On BBC Radio 5 Live, I have occasionally caught a Saturday morning programme called Fighting Talk.

It’s a smart, jokey, sports-related quiz, involving a group of specialist pundits who are presented with questions, which I don’t understand. 

They then reply with answers that I don’t understand.  In fact, there’s little in this show I do understand.

You may fairly ask why on earth do I listen to it? 

I don’t really.  It’s one of those programmes you hear a snatch of as you’re flicking buttons on the car radio whilst stuck in a traffic jam.  And then you go back to it when you’ve exhausted the choice. 

The final round in Fighting Talk is ‘Defend the Indefensible’.  It’s a play-off between the two leading pundits doing battle to be that week’s champion.

Each of them is given an outrageous premise, which they have to defend. 

Off the top of my head, let me give you a couple of examples.  These are my own, I add hastily, I didn’t hear them on the programme:

“Hitler was basically misunderstood.”  Or: “Julian Assange is the perfect house guest.”

The pundits then argue the merits of their respective statements. 

They have to defend the indefensible.

This week we have had to witness unedifying displays of hypocrisy as we watched Members of the Government play ‘Defend the Indefensible’.

Possibly there were extenuating circumstances regarding Dominic Cummings’ curious decision to travel ‘oop North, that we are not privy to.  Who knows?

Nevertheless, his interpretation of the early Stay At Home lockdown rules was convenient to say the least. 

Also convenient, was that as the Prime Minister’s chief advisor, he presumably had a major hand in drafting the lockdown rules.  So he must be right when he says he has nothing to apologise for.

One can hardly argue with The Puppet Master?

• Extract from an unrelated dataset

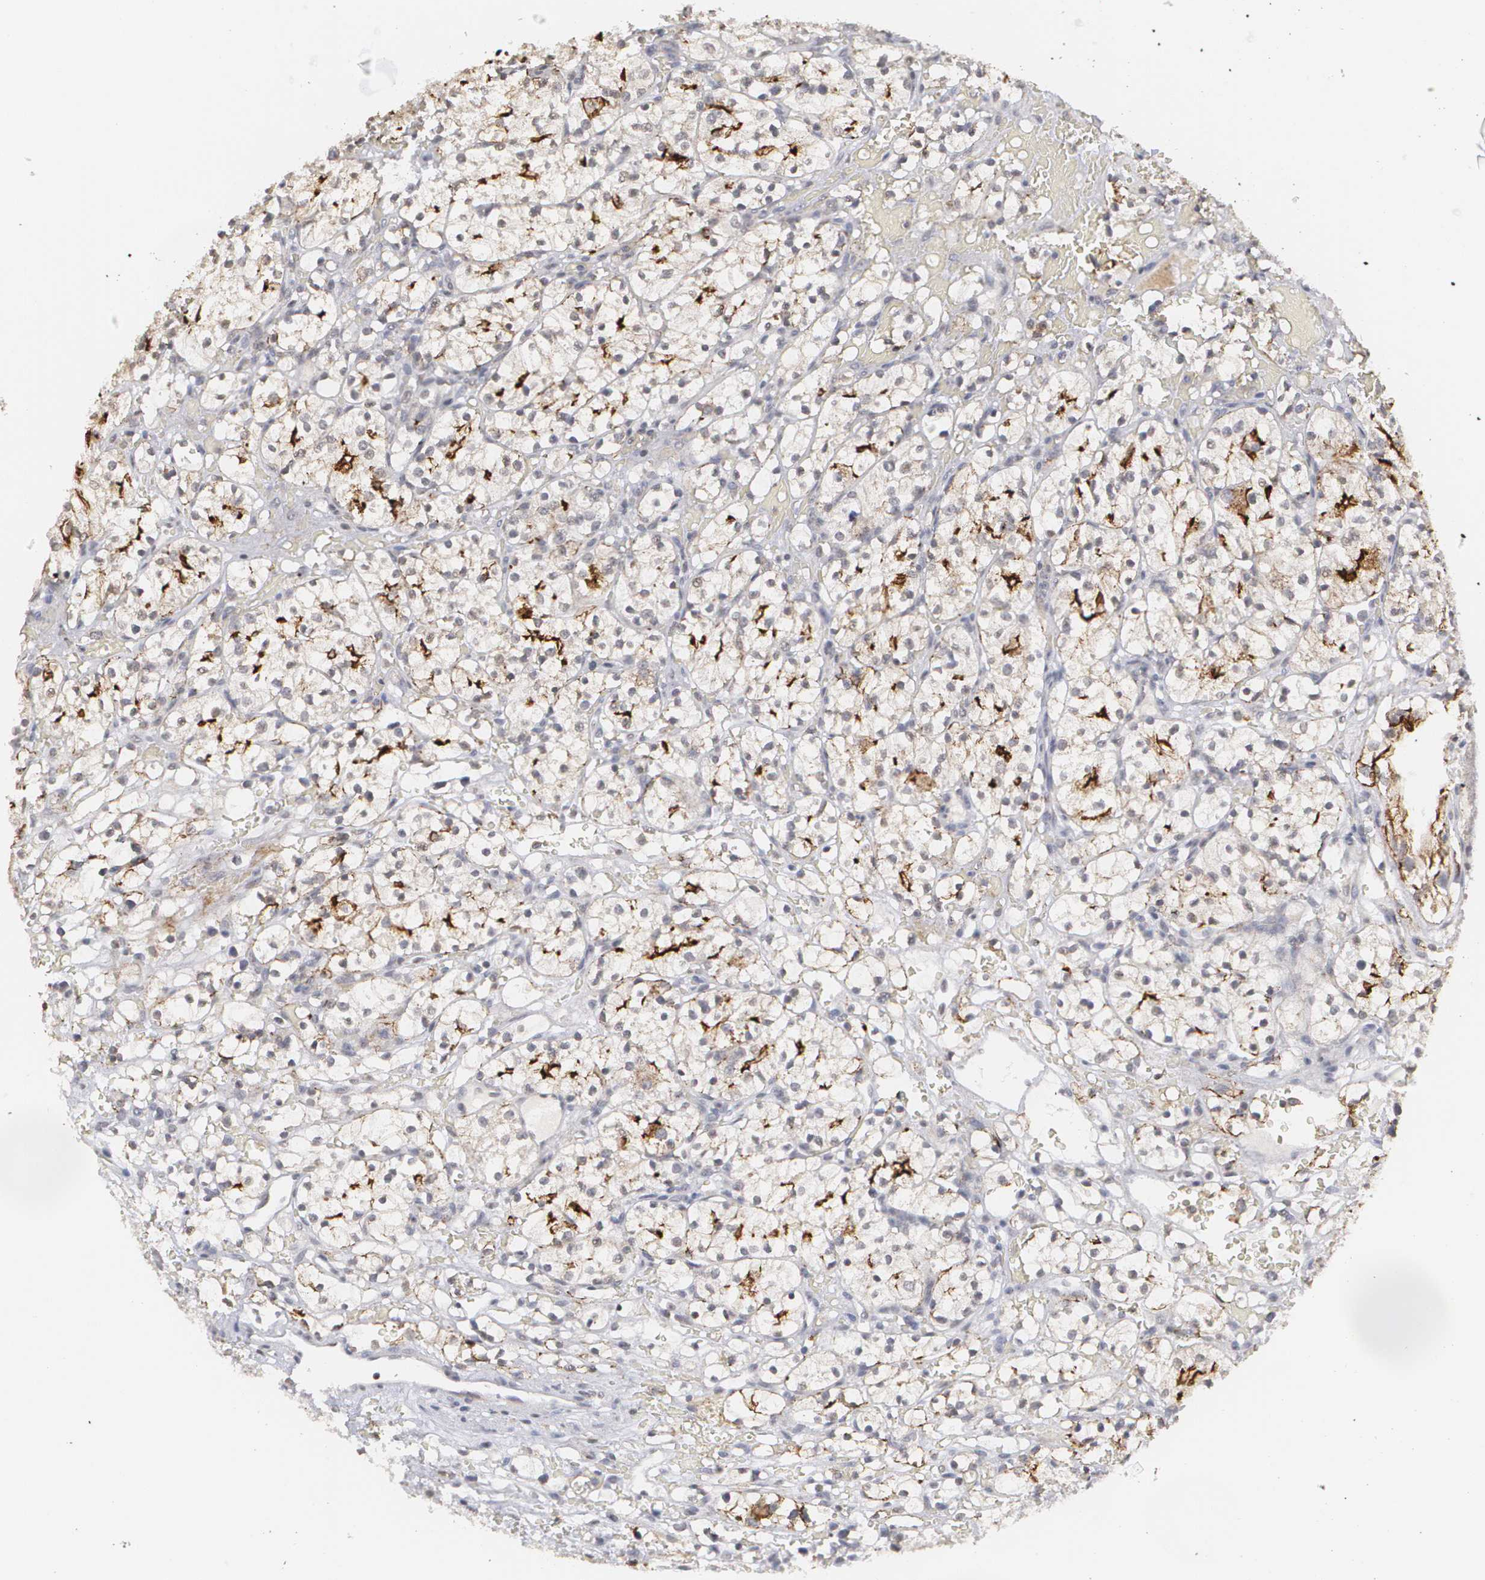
{"staining": {"intensity": "strong", "quantity": "<25%", "location": "cytoplasmic/membranous"}, "tissue": "renal cancer", "cell_type": "Tumor cells", "image_type": "cancer", "snomed": [{"axis": "morphology", "description": "Adenocarcinoma, NOS"}, {"axis": "topography", "description": "Kidney"}], "caption": "Protein expression analysis of adenocarcinoma (renal) exhibits strong cytoplasmic/membranous expression in approximately <25% of tumor cells. (Brightfield microscopy of DAB IHC at high magnification).", "gene": "CLDN2", "patient": {"sex": "female", "age": 60}}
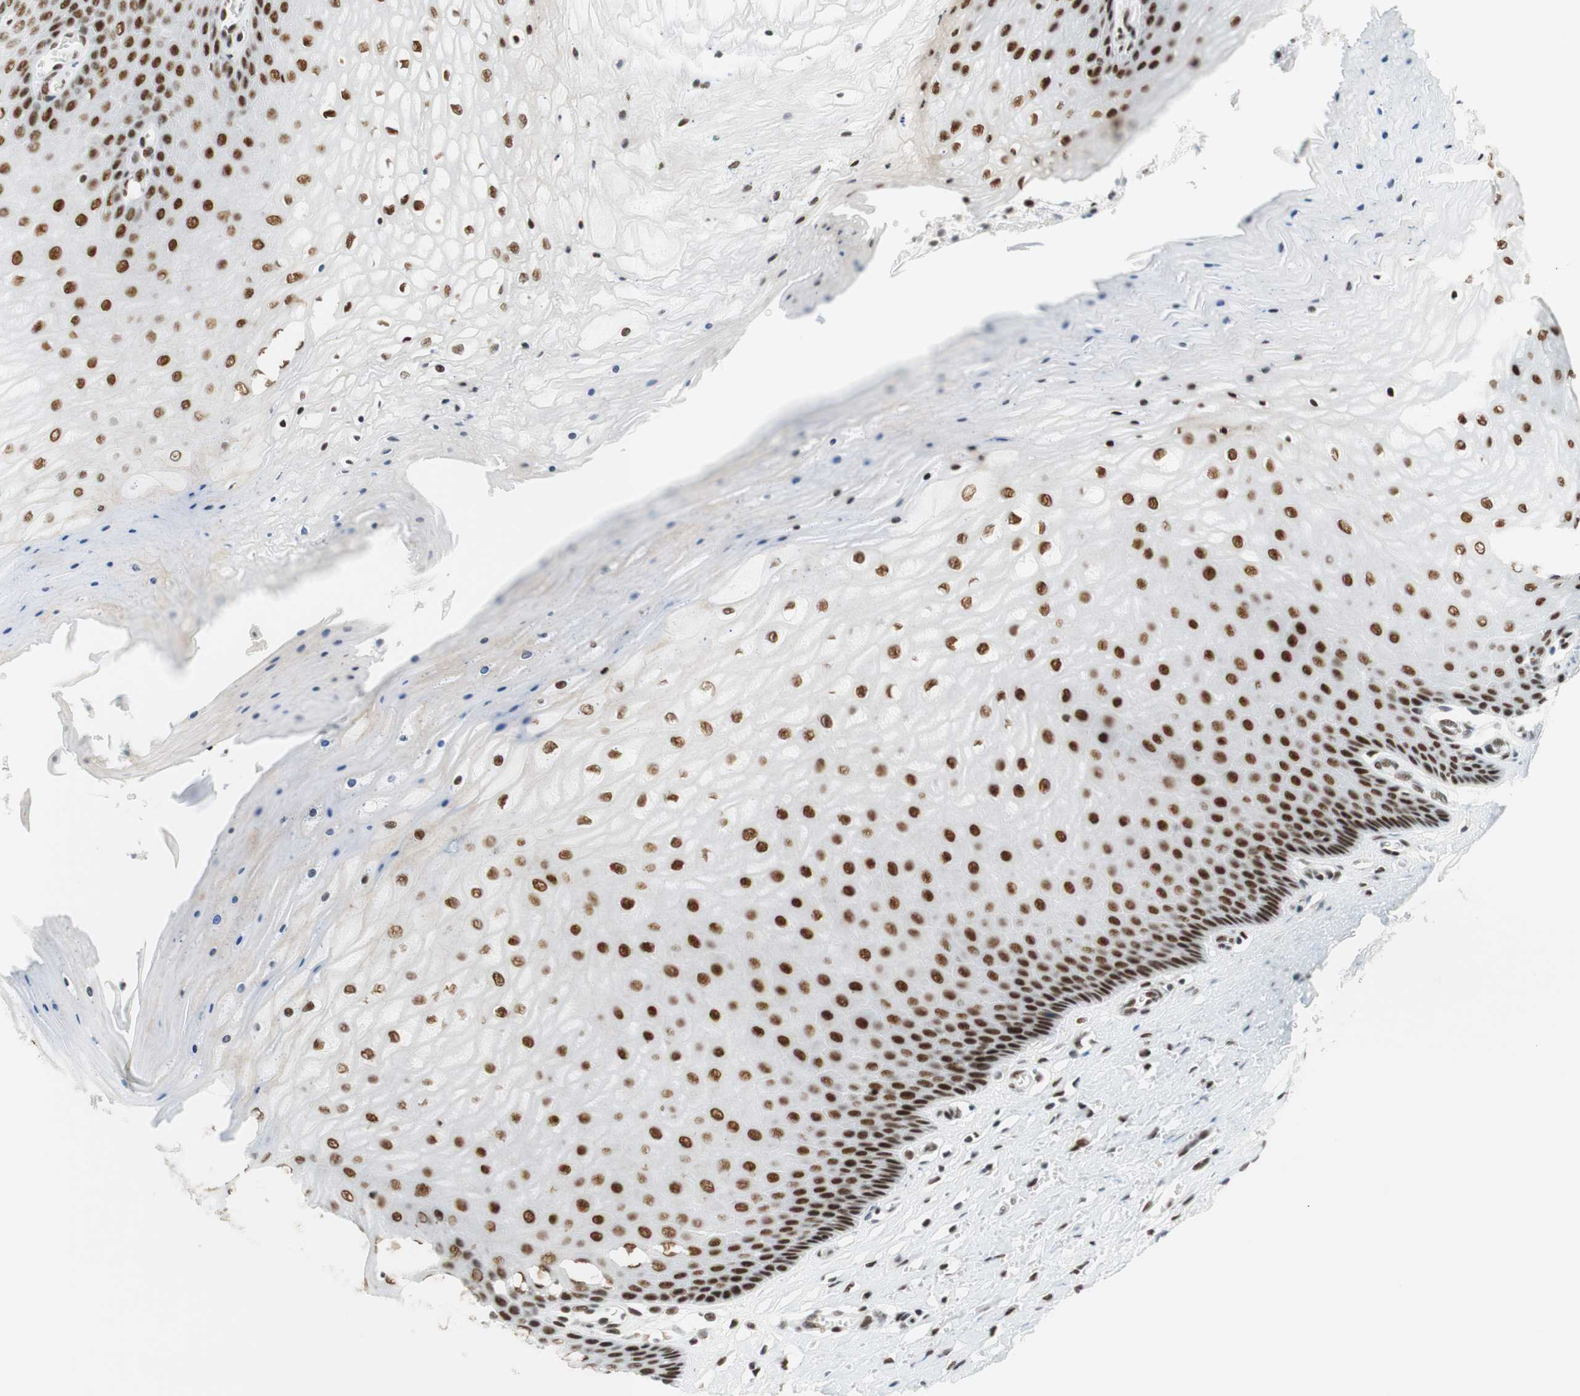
{"staining": {"intensity": "moderate", "quantity": ">75%", "location": "nuclear"}, "tissue": "cervix", "cell_type": "Glandular cells", "image_type": "normal", "snomed": [{"axis": "morphology", "description": "Normal tissue, NOS"}, {"axis": "topography", "description": "Cervix"}], "caption": "Immunohistochemical staining of unremarkable human cervix displays moderate nuclear protein positivity in approximately >75% of glandular cells.", "gene": "RNF20", "patient": {"sex": "female", "age": 55}}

As we listened to the likes of Michael Gove or Robert Jenrick or Grant Shaps or some other government mouthpiece defend the indefensible, one didn’t know whether to laugh or cry or just throw up, as each one looked straight into the camera and with weasel words and all the sincerity they could muster, defended the Dominic Cummings ill-judged family trip to Durham.

It was a close-run contest.  Who would end up wearing the ‘Defend the Indefensible’ crown?  Messrs. Jenrick and Gove were easily the two front-runners.

The favourite would appear to be Robert Jenrick, the Secretary of State for Housing, Communities and Local Government. 

He was in excellent form, following his own bending of the lockdown rules a few weeks ago.

If you remember, it was Mr. Jenrick, who flouted lockdown rules when he travelled from his ‘second home’ in London and drove 150 miles to his ’primary home’ in Herefordshire to be with his family.  

A bit rich when you’ve been on television in a ministerial capacity, urging the public to save lives by remaining in their properties even if tempted to see loved ones.

A bit richer still, to claim that his Herefordshire property is his primary home when his three children go to school in London and his wife works at Canary Wharf. 

Mr Jenrick is still in office, he didn’t have to resign.  Who better to argue the case for Mr. Cummings.

Mr. Gove made a platitudinous fist of defending Svengali’s Durham trip, coming out with:

 “What’s clear is that he didn’t break the law…” Really?

“He didn’t break the rules…” Hmm!

“He sought to protect his family…” Bless Dom.  He’s a saint.

Gove was a bit lame one has to say, it was all over bar the shouting.  Surely, Jenrick had the Defend the Indefensible title in his grasp?

But no.  Mr. Gove came up on the inside with an outrageous, unbelievable defense of the ‘sight-testing’ 60 mile round (birthday) trip to Barnard Castle.

This classic Michael Gove drivel truly took one’s breath away.  A sycophantic masterstroke, typical of the man, handed Mr Gove the ‘Defend the Indefensible’ title.

There was, happily, a consolation prize for Mr. Jenrick:

The Runner’s-Up Brass Neck Award.

But perhaps Robert Jenrick, in true toady fashion, should consider passing his award to someone more worthy?

When the Prime Minister pronounces that the Dominic Cummings matter is now closed, he has ‘drawn a line under it’,  nobody is showing more brass neck than he.

You may have drawn a line under it, Mr. Johnson – but have we?